EXERCISE DESCRIPTION:
Leaving out every picture, retype the lines below from the top through the one that contains "Perspectives".

DATA FOR THE TASK:
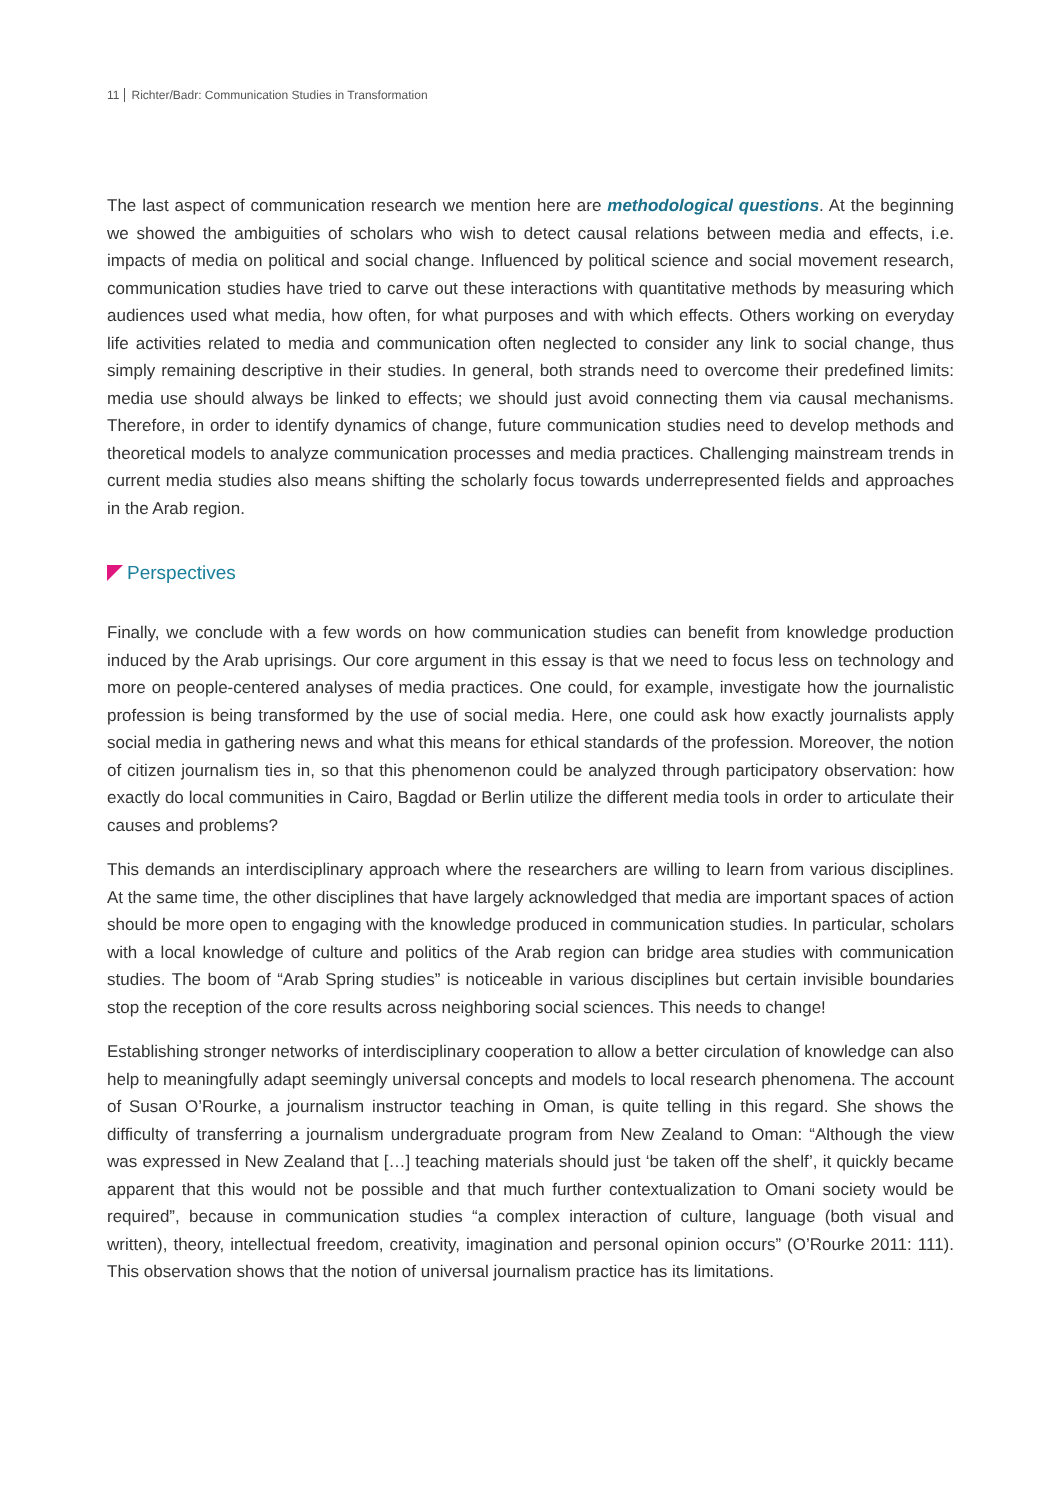11 Richter/Badr: Communication Studies in Transformation
The last aspect of communication research we mention here are methodological questions. At the beginning we showed the ambiguities of scholars who wish to detect causal relations between media and effects, i.e. impacts of media on political and social change. Influenced by political science and social movement research, communication studies have tried to carve out these interactions with quantitative methods by measuring which audiences used what media, how often, for what purposes and with which effects. Others working on everyday life activities related to media and communication often neglected to consider any link to social change, thus simply remaining descriptive in their studies. In general, both strands need to overcome their predefined limits: media use should always be linked to effects; we should just avoid connecting them via causal mechanisms. Therefore, in order to identify dynamics of change, future communication studies need to develop methods and theoretical models to analyze communication processes and media practices. Challenging mainstream trends in current media studies also means shifting the scholarly focus towards underrepresented fields and approaches in the Arab region.
Perspectives
Finally, we conclude with a few words on how communication studies can benefit from knowledge production induced by the Arab uprisings. Our core argument in this essay is that we need to focus less on technology and more on people-centered analyses of media practices. One could, for example, investigate how the journalistic profession is being transformed by the use of social media. Here, one could ask how exactly journalists apply social media in gathering news and what this means for ethical standards of the profession. Moreover, the notion of citizen journalism ties in, so that this phenomenon could be analyzed through participatory observation: how exactly do local communities in Cairo, Bagdad or Berlin utilize the different media tools in order to articulate their causes and problems?
This demands an interdisciplinary approach where the researchers are willing to learn from various disciplines. At the same time, the other disciplines that have largely acknowledged that media are important spaces of action should be more open to engaging with the knowledge produced in communication studies. In particular, scholars with a local knowledge of culture and politics of the Arab region can bridge area studies with communication studies. The boom of “Arab Spring studies” is noticeable in various disciplines but certain invisible boundaries stop the reception of the core results across neighboring social sciences. This needs to change!
Establishing stronger networks of interdisciplinary cooperation to allow a better circulation of knowledge can also help to meaningfully adapt seemingly universal concepts and models to local research phenomena. The account of Susan O’Rourke, a journalism instructor teaching in Oman, is quite telling in this regard. She shows the difficulty of transferring a journalism undergraduate program from New Zealand to Oman: “Although the view was expressed in New Zealand that […] teaching materials should just ‘be taken off the shelf’, it quickly became apparent that this would not be possible and that much further contextualization to Omani society would be required”, because in communication studies “a complex interaction of culture, language (both visual and written), theory, intellectual freedom, creativity, imagination and personal opinion occurs” (O’Rourke 2011: 111). This observation shows that the notion of universal journalism practice has its limitations.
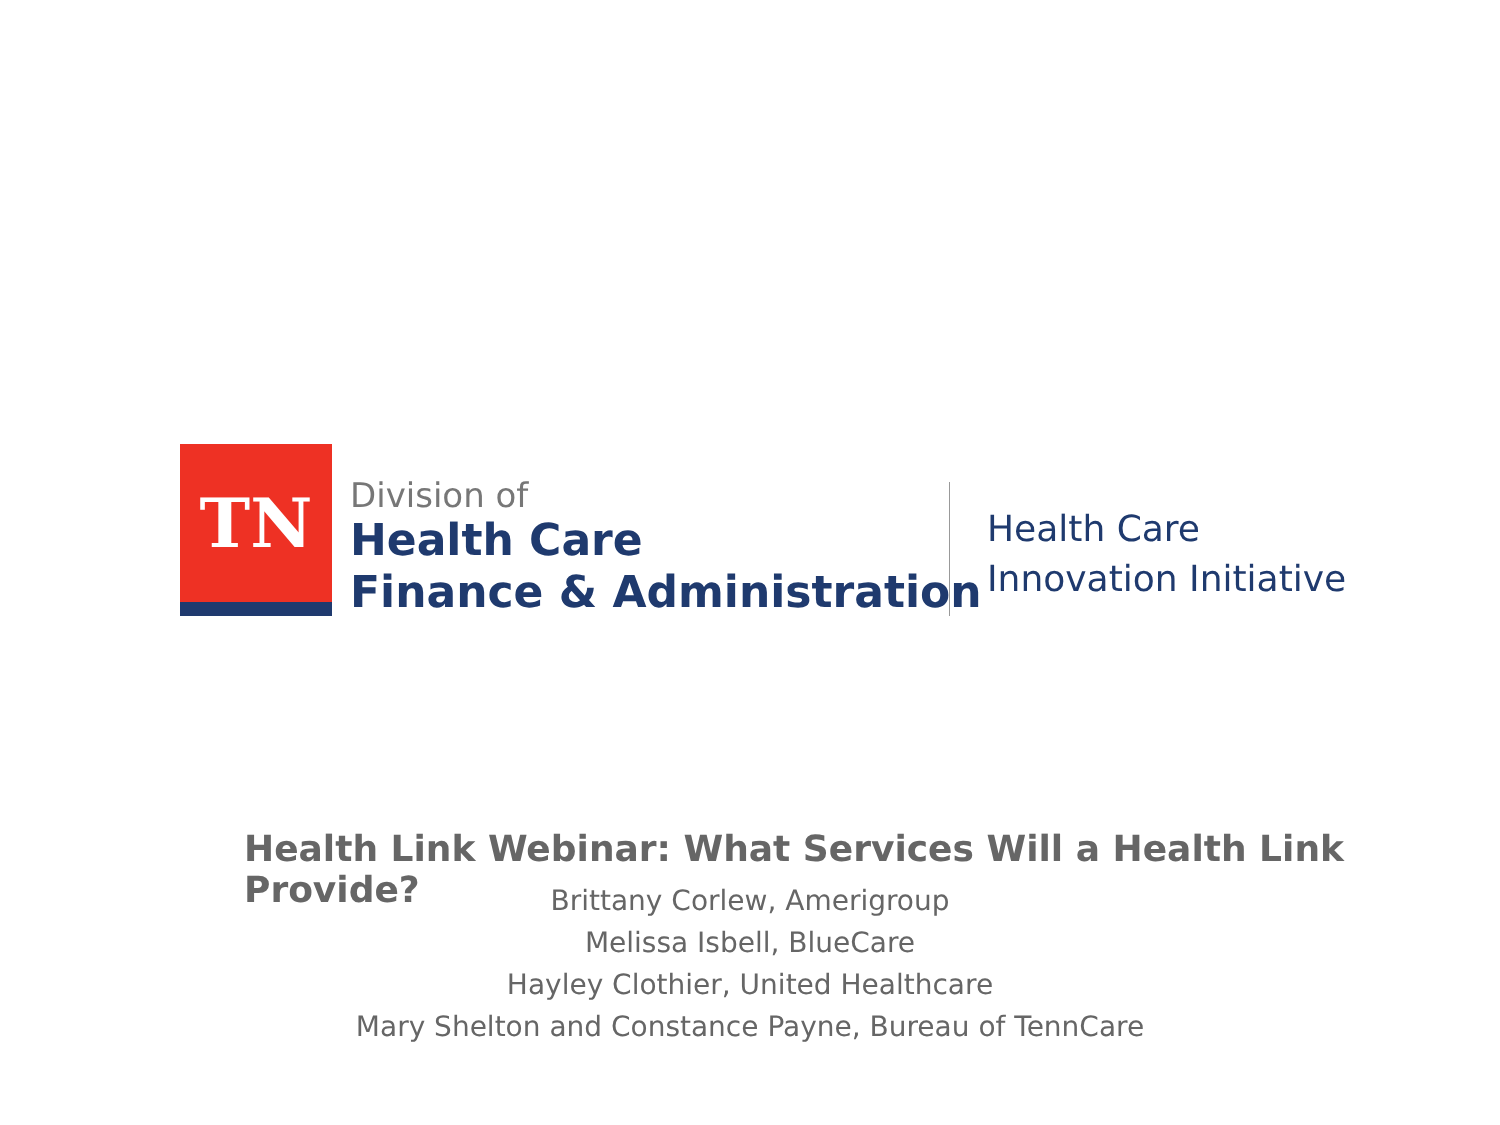TN
Division of
Health Care
Finance & Administration
Health Care
Innovation Initiative
Health Link Webinar: What Services Will a Health Link Provide?
Brittany Corlew, Amerigroup
Melissa Isbell, BlueCare
Hayley Clothier, United Healthcare
Mary Shelton and Constance Payne, Bureau of TennCare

COMPLETED EXERCISE:
11 Richter/Badr: Communication Studies in Transformation
The last aspect of communication research we mention here are methodological questions. At the beginning we showed the ambiguities of scholars who wish to detect causal relations between media and effects, i.e. impacts of media on political and social change. Influenced by political science and social movement research, communication studies have tried to carve out these interactions with quantitative methods by measuring which audiences used what media, how often, for what purposes and with which effects. Others working on everyday life activities related to media and communication often neglected to consider any link to social change, thus simply remaining descriptive in their studies. In general, both strands need to overcome their predefined limits: media use should always be linked to effects; we should just avoid connecting them via causal mechanisms. Therefore, in order to identify dynamics of change, future communication studies need to develop methods and theoretical models to analyze communication processes and media practices. Challenging mainstream trends in current media studies also means shifting the scholarly focus towards underrepresented fields and approaches in the Arab region.
Perspectives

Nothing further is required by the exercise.